## Required work
Print the material underneath in full, keeping every line exactly as it is.
▬▬▬▬▬▬▬▬▬▬
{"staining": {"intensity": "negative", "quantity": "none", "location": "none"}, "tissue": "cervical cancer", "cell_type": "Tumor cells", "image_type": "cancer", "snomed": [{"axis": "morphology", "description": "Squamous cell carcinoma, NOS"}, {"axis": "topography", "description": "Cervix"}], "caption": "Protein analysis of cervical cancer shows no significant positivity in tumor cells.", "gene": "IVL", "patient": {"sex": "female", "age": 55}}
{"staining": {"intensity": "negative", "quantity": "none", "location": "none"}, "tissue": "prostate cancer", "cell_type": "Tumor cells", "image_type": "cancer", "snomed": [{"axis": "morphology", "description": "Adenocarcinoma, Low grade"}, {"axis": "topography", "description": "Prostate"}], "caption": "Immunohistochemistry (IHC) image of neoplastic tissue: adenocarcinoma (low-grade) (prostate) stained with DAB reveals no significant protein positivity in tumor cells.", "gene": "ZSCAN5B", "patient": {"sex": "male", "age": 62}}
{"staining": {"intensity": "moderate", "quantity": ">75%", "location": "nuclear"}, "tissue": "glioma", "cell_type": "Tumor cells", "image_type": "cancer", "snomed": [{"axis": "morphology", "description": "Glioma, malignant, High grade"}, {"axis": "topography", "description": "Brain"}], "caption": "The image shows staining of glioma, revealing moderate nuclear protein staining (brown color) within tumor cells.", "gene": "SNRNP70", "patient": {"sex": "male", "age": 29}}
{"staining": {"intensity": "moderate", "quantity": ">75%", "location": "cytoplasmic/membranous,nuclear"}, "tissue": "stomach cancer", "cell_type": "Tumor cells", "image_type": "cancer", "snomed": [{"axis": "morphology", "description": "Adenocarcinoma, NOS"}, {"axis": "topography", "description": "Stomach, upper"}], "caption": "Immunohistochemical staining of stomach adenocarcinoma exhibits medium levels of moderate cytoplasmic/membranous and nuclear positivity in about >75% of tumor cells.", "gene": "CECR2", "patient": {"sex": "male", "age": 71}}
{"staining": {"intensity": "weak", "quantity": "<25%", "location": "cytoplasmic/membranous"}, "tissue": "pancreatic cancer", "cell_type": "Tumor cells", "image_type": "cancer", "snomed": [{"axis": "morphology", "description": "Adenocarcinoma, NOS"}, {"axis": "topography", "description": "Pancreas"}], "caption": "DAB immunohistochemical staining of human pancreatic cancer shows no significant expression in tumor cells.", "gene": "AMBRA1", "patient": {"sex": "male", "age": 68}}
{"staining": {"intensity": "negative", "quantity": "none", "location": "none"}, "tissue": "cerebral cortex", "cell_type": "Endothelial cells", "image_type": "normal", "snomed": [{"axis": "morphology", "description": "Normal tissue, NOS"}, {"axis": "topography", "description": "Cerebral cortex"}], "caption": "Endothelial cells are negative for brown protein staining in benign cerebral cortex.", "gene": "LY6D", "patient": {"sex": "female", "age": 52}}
▬▬▬▬▬▬▬▬▬▬
## Solution to this task
{"staining": {"intensity": "negative", "quantity": "none", "location": "none"}, "tissue": "cervical cancer", "cell_type": "Tumor cells", "image_type": "cancer", "snomed": [{"axis": "morphology", "description": "Squamous cell carcinoma, NOS"}, {"axis": "topography", "description": "Cervix"}], "caption": "Protein analysis of cervical cancer shows no significant positivity in tumor cells.", "gene": "IVL", "patient": {"sex": "female", "age": 55}}
{"staining": {"intensity": "negative", "quantity": "none", "location": "none"}, "tissue": "prostate cancer", "cell_type": "Tumor cells", "image_type": "cancer", "snomed": [{"axis": "morphology", "description": "Adenocarcinoma, Low grade"}, {"axis": "topography", "description": "Prostate"}], "caption": "Immunohistochemistry (IHC) image of neoplastic tissue: adenocarcinoma (low-grade) (prostate) stained with DAB reveals no significant protein positivity in tumor cells.", "gene": "ZSCAN5B", "patient": {"sex": "male", "age": 62}}
{"staining": {"intensity": "moderate", "quantity": ">75%", "location": "nuclear"}, "tissue": "glioma", "cell_type": "Tumor cells", "image_type": "cancer", "snomed": [{"axis": "morphology", "description": "Glioma, malignant, High grade"}, {"axis": "topography", "description": "Brain"}], "caption": "The image shows staining of glioma, revealing moderate nuclear protein staining (brown color) within tumor cells.", "gene": "SNRNP70", "patient": {"sex": "male", "age": 29}}
{"staining": {"intensity": "moderate", "quantity": ">75%", "location": "cytoplasmic/membranous,nuclear"}, "tissue": "stomach cancer", "cell_type": "Tumor cells", "image_type": "cancer", "snomed": [{"axis": "morphology", "description": "Adenocarcinoma, NOS"}, {"axis": "topography", "description": "Stomach, upper"}], "caption": "Immunohistochemical staining of stomach adenocarcinoma exhibits medium levels of moderate cytoplasmic/membranous and nuclear positivity in about >75% of tumor cells.", "gene": "CECR2", "patient": {"sex": "male", "age": 71}}
{"staining": {"intensity": "weak", "quantity": "<25%", "location": "cytoplasmic/membranous"}, "tissue": "pancreatic cancer", "cell_type": "Tumor cells", "image_type": "cancer", "snomed": [{"axis": "morphology", "description": "Adenocarcinoma, NOS"}, {"axis": "topography", "description": "Pancreas"}], "caption": "DAB immunohistochemical staining of human pancreatic cancer shows no significant expression in tumor cells.", "gene": "AMBRA1", "patient": {"sex": "male", "age": 68}}
{"staining": {"intensity": "negative", "quantity": "none", "location": "none"}, "tissue": "cerebral cortex", "cell_type": "Endothelial cells", "image_type": "normal", "snomed": [{"axis": "morphology", "description": "Normal tissue, NOS"}, {"axis": "topography", "description": "Cerebral cortex"}], "caption": "Endothelial cells are negative for brown protein staining in benign cerebral cortex.", "gene": "LY6D", "patient": {"sex": "female", "age": 52}}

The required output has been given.